**WORK TO BE COMPLETED**
All of the entries must be reproduced exactly, with no images carried over.

**Records from a data source**
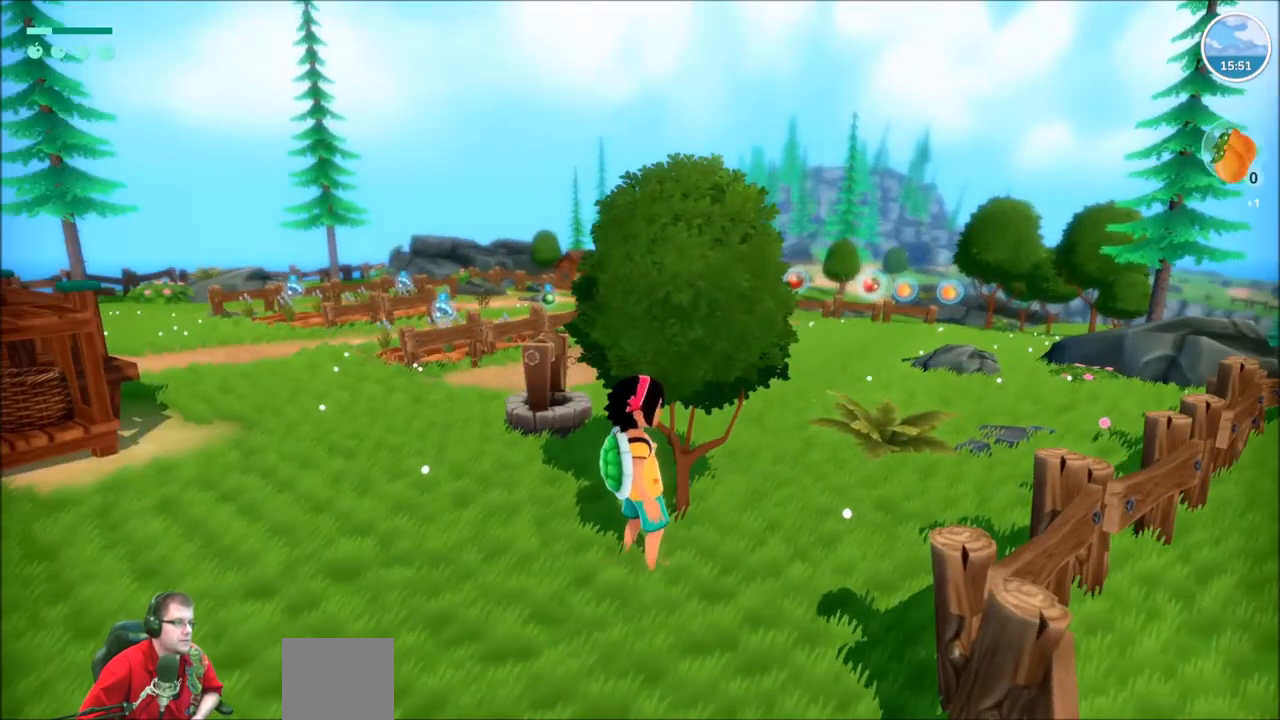
{"buttons": [], "left_stick": "center", "right_stick": "center", "events": [[267, "DPAD_LEFT", "down"], [367, "DPAD_LEFT", "up"]]}
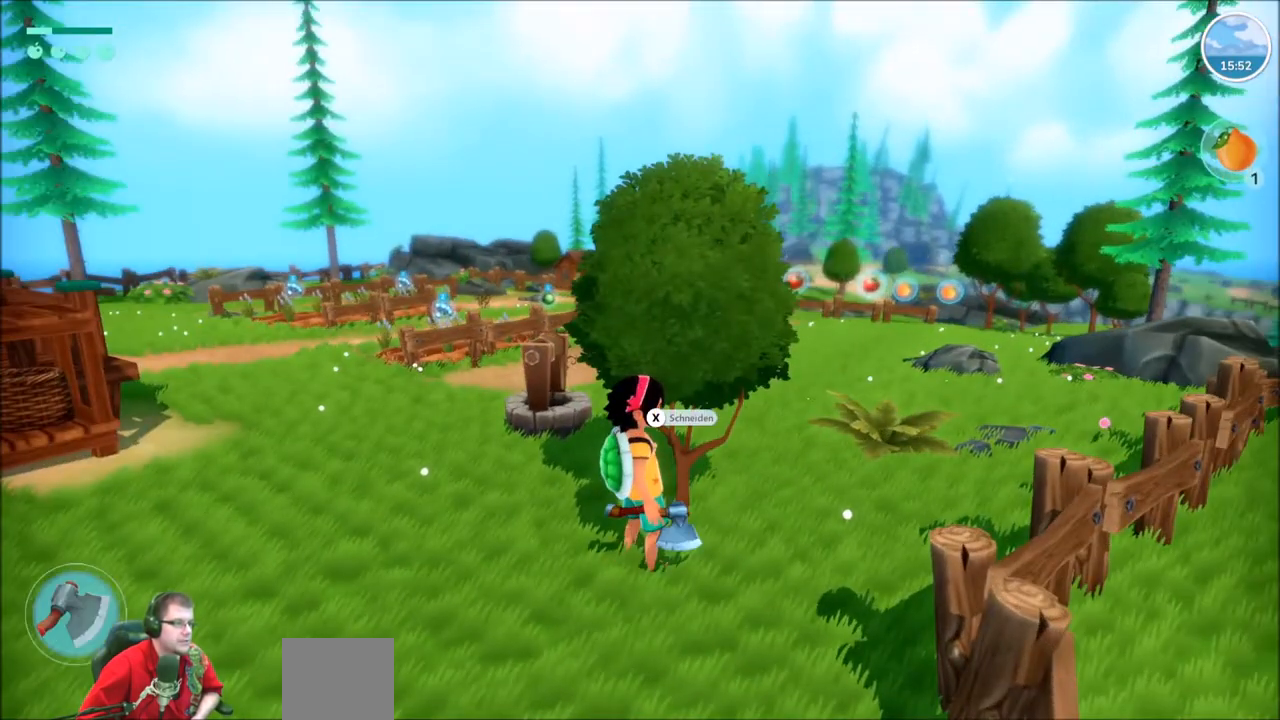
{"buttons": [], "left_stick": "center", "right_stick": "down", "events": [[501, "right_stick", "down"]]}
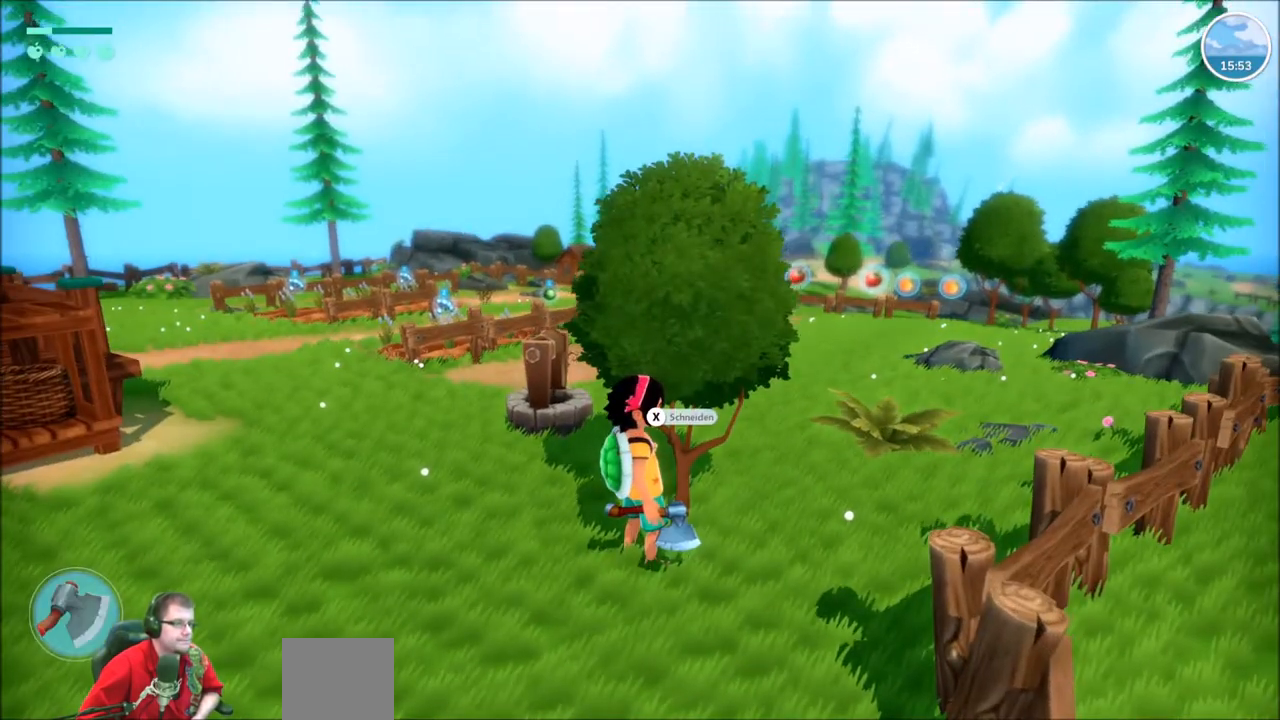
{"buttons": [], "left_stick": "center", "right_stick": "center", "events": [[100, "right_stick", "center"], [233, "X", "down"], [367, "X", "up"]]}
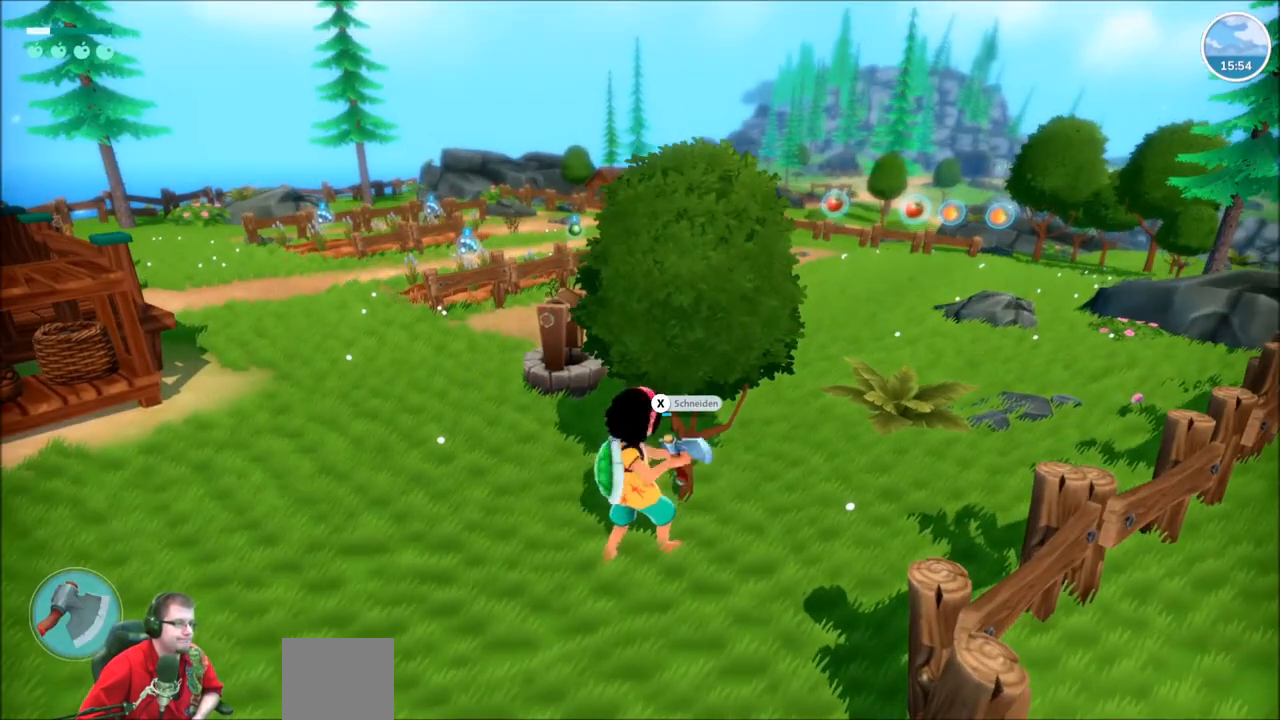
{"buttons": [], "left_stick": "center", "right_stick": "center", "events": []}
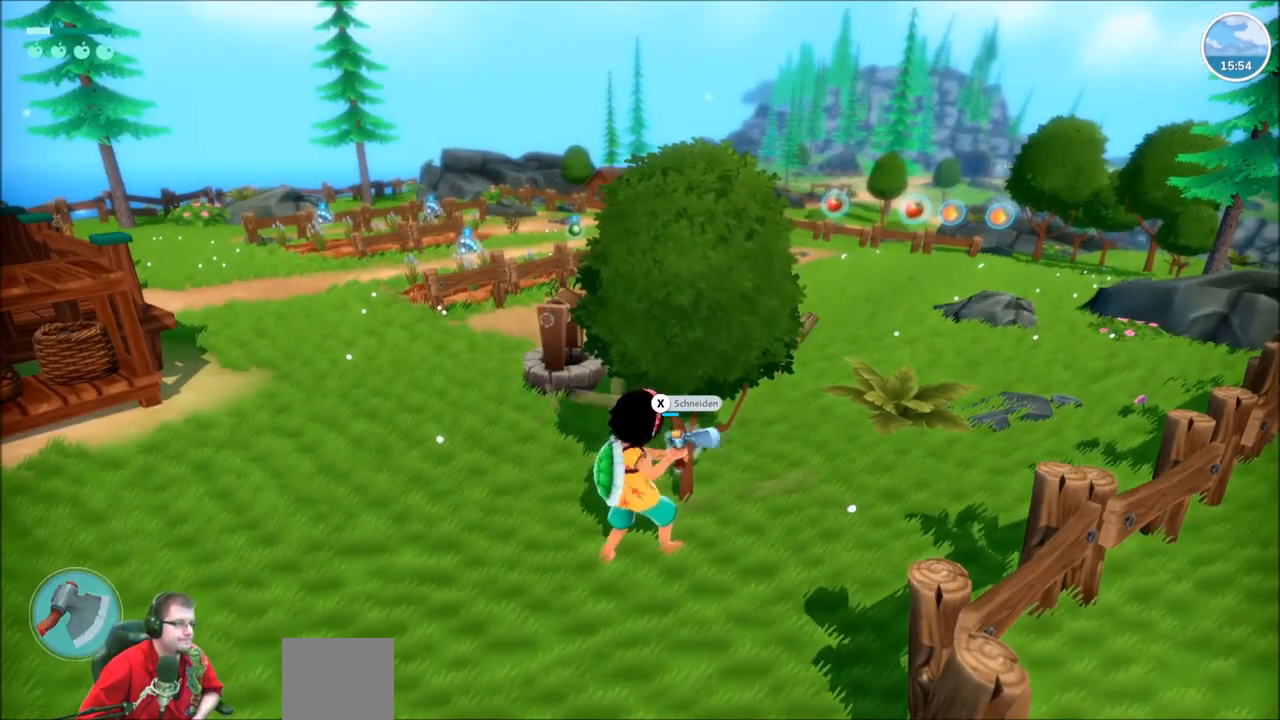
{"buttons": [], "left_stick": "center", "right_stick": "center", "events": []}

**SOLUTION**
{"buttons": [], "left_stick": "center", "right_stick": "center", "events": [[267, "DPAD_LEFT", "down"], [367, "DPAD_LEFT", "up"]]}
{"buttons": [], "left_stick": "center", "right_stick": "down", "events": [[501, "right_stick", "down"]]}
{"buttons": [], "left_stick": "center", "right_stick": "center", "events": [[100, "right_stick", "center"], [233, "X", "down"], [367, "X", "up"]]}
{"buttons": [], "left_stick": "center", "right_stick": "center", "events": []}
{"buttons": [], "left_stick": "center", "right_stick": "center", "events": []}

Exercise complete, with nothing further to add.